Always in the springtime the gardener here freshens the earth for the roses. He turns the compost and sifts it. Ludwig himself prunes the rosebushes. Céleste and New Dawn, they flourish here better than anywhere else in the world, because there is never frost. What splendid roses, his mother says, Hermine. Arthur and Hermine, Ludwig’s parents, have come to visit. A week and a half later they go home again. And make sure to leave the outward facing buds when you prune, his mother says, Hermine. I know, he says, Ludwig, and pours out more tea. 1 tea service (made by Rosenthal), purchased in 1932 for 37 marks 80.
The coffee and tea importer on the other side is laying his foundation already, says Arthur, his father. Ludwig is digging the hole for the willow tree. Same architect, says his mother: your neighbor on the left. He’s helping brick up the chimney himself, I saw him up there before, says Arthur, Ludwig’s father, he’s a good man. All Anna wants right now is a dock and a bathing house, says Ludwig, and then we’ll see how things go. The workers on the property to the right exchange shouts. That’s got to be enough, says Ludwig, thrusting the spade into the ground beside the pit. His father is gazing at the quietly plashing Märkisches Meer. Home. This is your inheritance, his father says to him. I know, he, Ludwig, says, his father’s only son.
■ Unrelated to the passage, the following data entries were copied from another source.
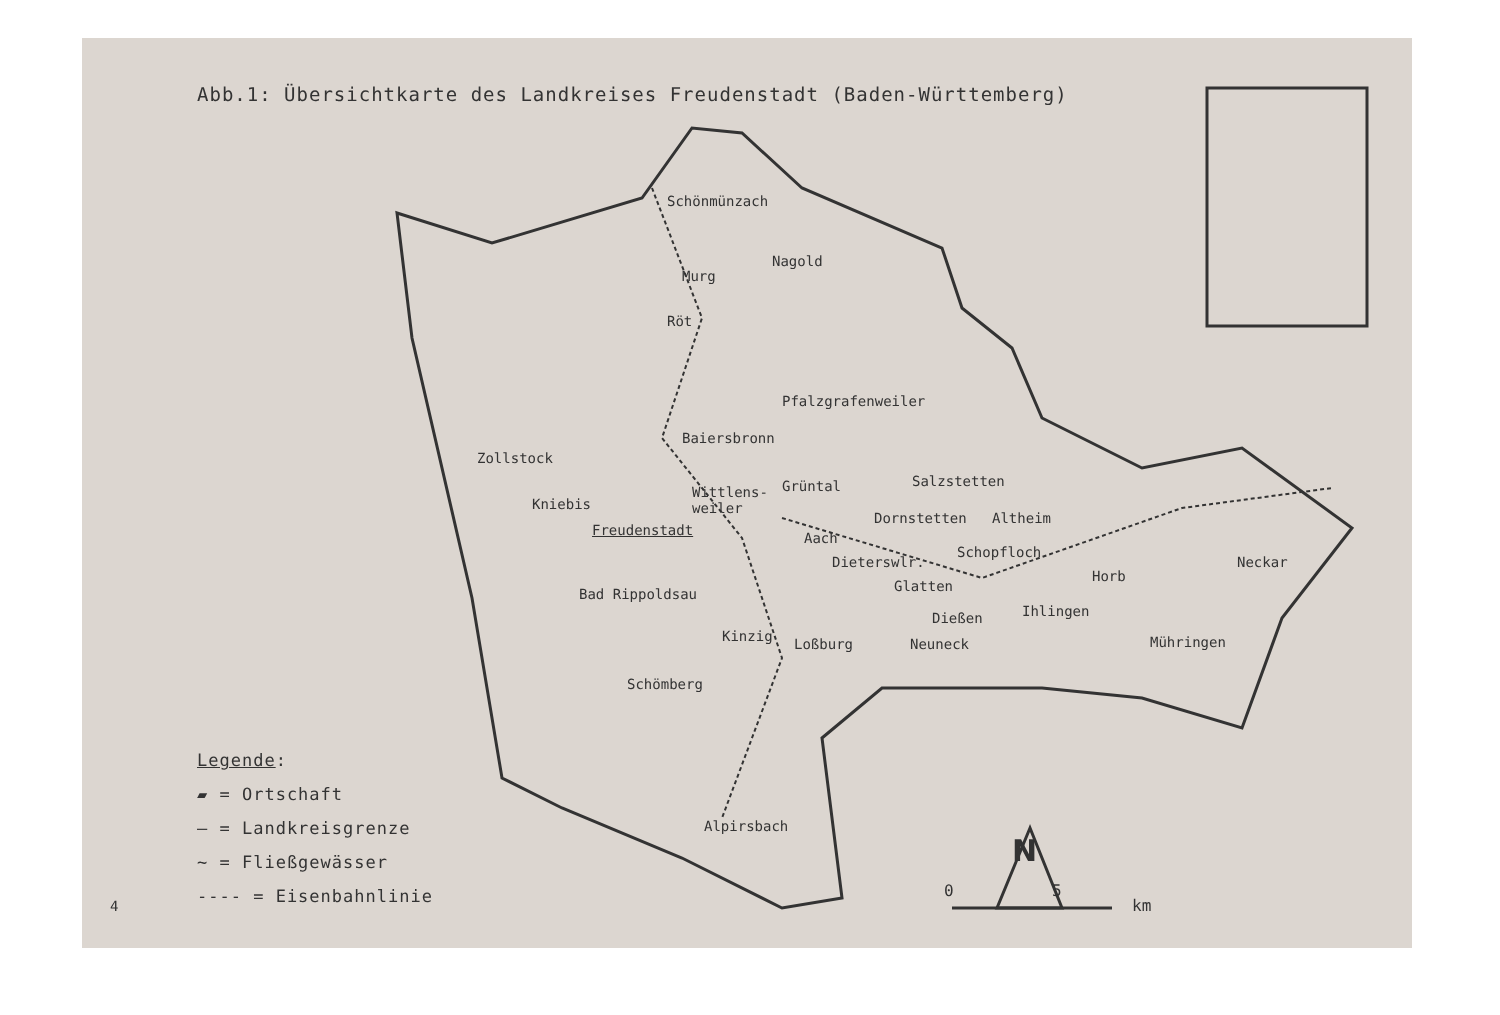Abb.1: Übersichtkarte des Landkreises Freudenstadt (Baden-Württemberg)
Schönmünzach
Röt
Pfalzgrafenweiler
Baiersbronn
Zollstock
Grüntal Salzstetten
Wittlens-
weiler Kniebis
Freudenstadt
Dornstetten Altheim
Aach
Schopfloch
Dieterswlr. Neckar
Horb
Glatten Bad Rippoldsau
Ihlingen Dießen
Loßburg Neuneck Mühringen
Schömberg
Alpirsbach
Nagold
Murg
Kinzig
N
0 5
km 4
Legende:
▰ = Ortschaft
— = Landkreisgrenze
~ = Fließgewässer
---- = Eisenbahnlinie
The eucalyptus trees rustle louder than any other tree Ludwig has ever heard, their rustling is louder than that of beeches, lindens or birches, louder than the pines, oaks and alders. Ludwig loves this rustling, and for this reason he always sits down to rest with Anna and the children in the shade of these massive, scaly trees whenever the opportunity presents itself, just to hear the wind getting caught amid their millions of silvery leaves.
Arthur, father of Ludwig and Elisabeth, grandfather of Doris, raises the slender trunk from the ground, places it in the hole, calls Doris over and says to her: Hold this! Doris balances from the edge of the hole, holding onto the little trunk with both hands. Home. The women come closer. Anna is carrying Doris’s shoes in her hand, Elisabeth says to Ludwig: How lovely it’s going to be here. Quite, Ludwig says.